Regular expressions are generally more powerful, though also more
verbose, than scanf() format strings. The table below
offers some more-or-less equivalent mappings between
scanf() format tokens and regular expressions.
scanf() Token
Regular Expression
%c
.
%5c
.{5}
%d
[-+]?\d+
%e, %E, %f, %g
[-+]?(\d+(\.\d*)?|\.\d+)([eE][-+]?\d+)?
%i
[-+]?(0[xX][\dA-Fa-f]+|0[0-7]*|\d+)
%o
0[0-7]*
%s
\S+
%u
\d+
%x, %X
0[xX][\dA-Fa-f]+
To extract the filename and numbers from a string like
/usr/sbin/sendmail - 0 errors, 4 warnings
you would use a scanf() format like
%s - %d errors, %d warnings
The equivalent regular expression would be
(\S+) - (\d+) errors, (\d+) warnings
Avoiding recursion
If you create regular expressions that require the engine to perform a
lot of recursion, you may encounter a RuntimeError exception with
the message maximum recursion limit exceeded. For example,
>>> import re
>>> s = 'Begin ' + 1000*'a very long string ' + 'end'
>>> re.match('Begin (\w| )*? end', s).end()

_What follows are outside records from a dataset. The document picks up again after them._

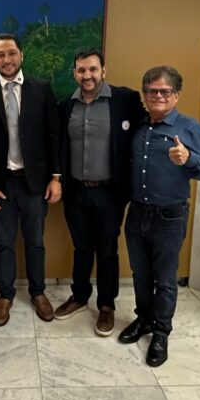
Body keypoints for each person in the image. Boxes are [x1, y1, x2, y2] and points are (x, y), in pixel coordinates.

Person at [119, 65, 200, 367]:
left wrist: (189, 158)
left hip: (170, 217)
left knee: (165, 279)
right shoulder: (139, 126)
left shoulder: (188, 128)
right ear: (145, 95)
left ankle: (161, 333)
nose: (157, 96)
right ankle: (144, 319)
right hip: (137, 213)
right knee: (140, 274)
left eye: (164, 91)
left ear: (176, 95)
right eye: (151, 91)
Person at [54, 48, 146, 336]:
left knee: (107, 250)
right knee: (81, 247)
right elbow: (58, 146)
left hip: (110, 192)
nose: (87, 75)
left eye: (93, 69)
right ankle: (80, 297)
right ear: (75, 73)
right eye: (81, 70)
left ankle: (106, 305)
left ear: (103, 71)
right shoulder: (65, 106)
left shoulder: (125, 100)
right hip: (75, 192)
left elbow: (148, 129)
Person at [0, 33, 62, 326]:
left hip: (35, 183)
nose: (7, 59)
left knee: (35, 241)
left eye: (11, 53)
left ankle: (38, 292)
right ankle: (5, 295)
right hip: (0, 184)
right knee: (4, 243)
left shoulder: (41, 89)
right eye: (0, 55)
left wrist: (56, 177)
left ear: (21, 55)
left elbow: (54, 136)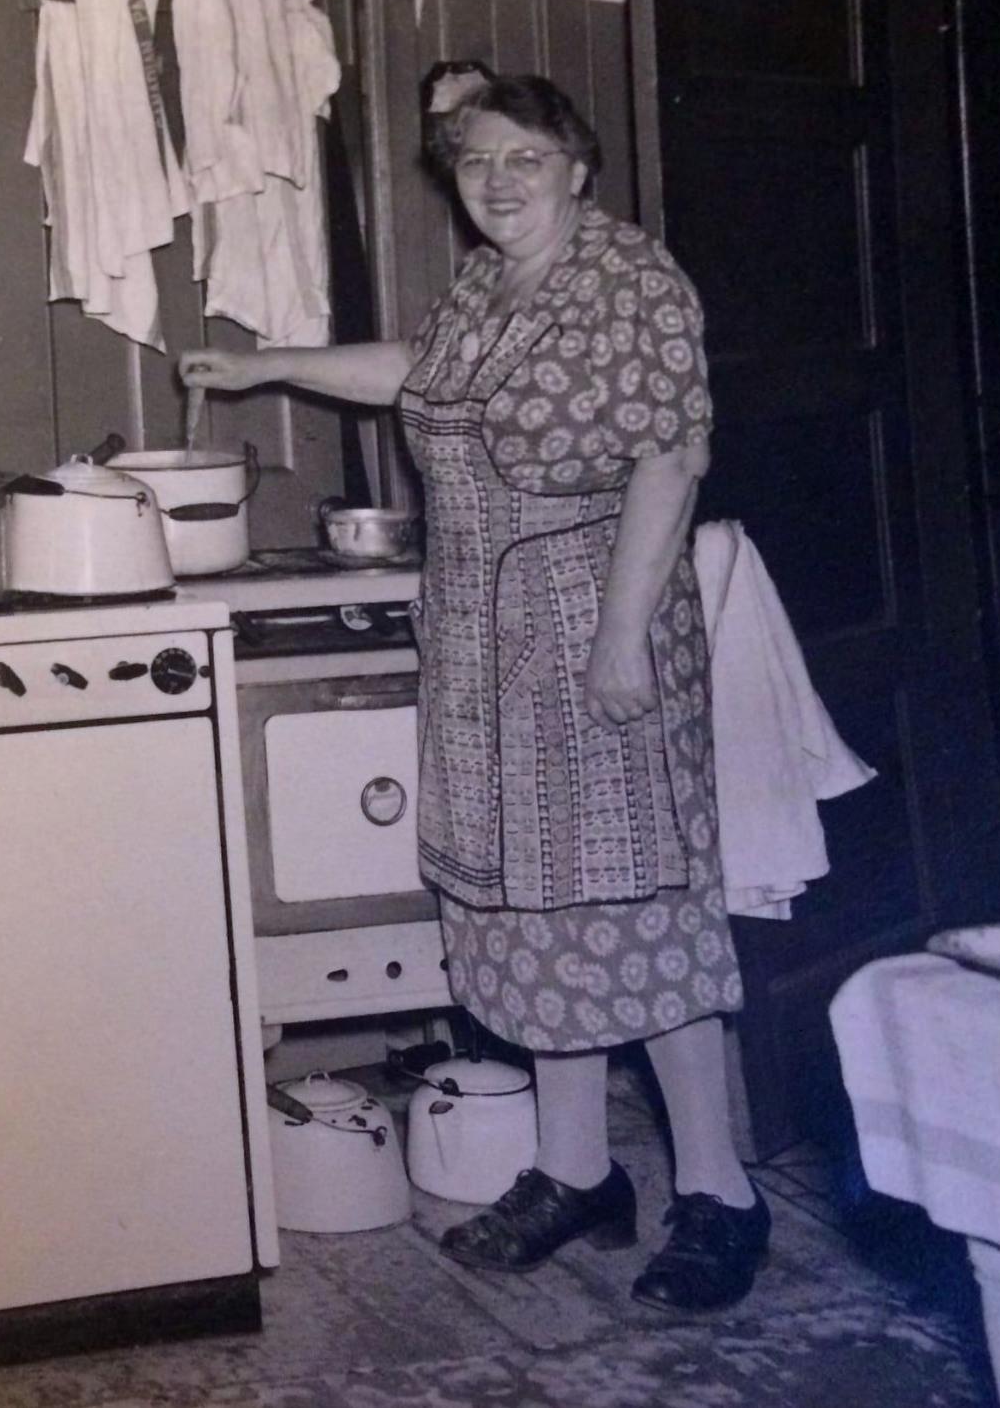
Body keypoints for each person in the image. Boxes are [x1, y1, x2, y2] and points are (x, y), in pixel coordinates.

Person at [179, 70, 768, 1313]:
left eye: (525, 160)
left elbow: (671, 459)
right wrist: (264, 364)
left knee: (634, 905)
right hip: (481, 638)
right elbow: (417, 369)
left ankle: (721, 1195)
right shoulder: (487, 287)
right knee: (522, 911)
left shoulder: (632, 282)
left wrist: (620, 640)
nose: (498, 182)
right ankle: (577, 1169)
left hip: (592, 619)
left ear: (577, 169)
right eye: (476, 161)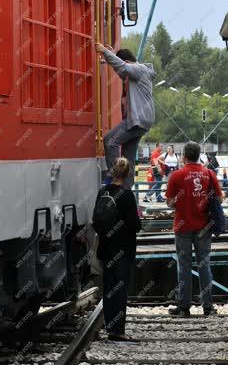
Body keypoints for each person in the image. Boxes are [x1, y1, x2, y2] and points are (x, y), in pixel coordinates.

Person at [165, 141, 223, 317]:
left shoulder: (176, 175)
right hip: (204, 226)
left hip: (183, 227)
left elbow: (169, 202)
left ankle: (184, 307)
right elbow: (219, 200)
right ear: (199, 156)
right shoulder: (209, 174)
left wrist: (181, 202)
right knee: (204, 265)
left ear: (183, 156)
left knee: (184, 266)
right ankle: (208, 307)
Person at [92, 157, 141, 341]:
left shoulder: (103, 192)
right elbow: (135, 225)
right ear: (127, 174)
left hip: (106, 249)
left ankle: (110, 325)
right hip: (123, 250)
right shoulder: (127, 195)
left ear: (113, 172)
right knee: (120, 289)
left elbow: (96, 220)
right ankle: (118, 331)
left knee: (108, 289)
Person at [96, 44, 156, 189]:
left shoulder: (139, 69)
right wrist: (110, 55)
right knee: (128, 157)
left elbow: (122, 67)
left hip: (137, 120)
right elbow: (121, 70)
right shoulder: (137, 73)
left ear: (128, 61)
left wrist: (104, 51)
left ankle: (115, 178)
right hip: (142, 121)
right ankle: (126, 191)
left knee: (110, 141)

Traceback (most recent call last):
File "<stdin>", line 1, in ?
File "/usr/local/lib/python2.5/re.py", line 132, in match
return _compile(pattern, flags).match(string)
RuntimeError: maximum recursion limit exceeded
You can often restructure your regular expression to avoid recursion.
Starting with Python 2.3, simple uses of the *? pattern are
special-cased to avoid recursion. Thus, the above regular expression
can avoid recursion by being recast as
Begin [a-zA-Z0-9_ ]*?end. As a further benefit, such regular
expressions will run faster than their recursive equivalents.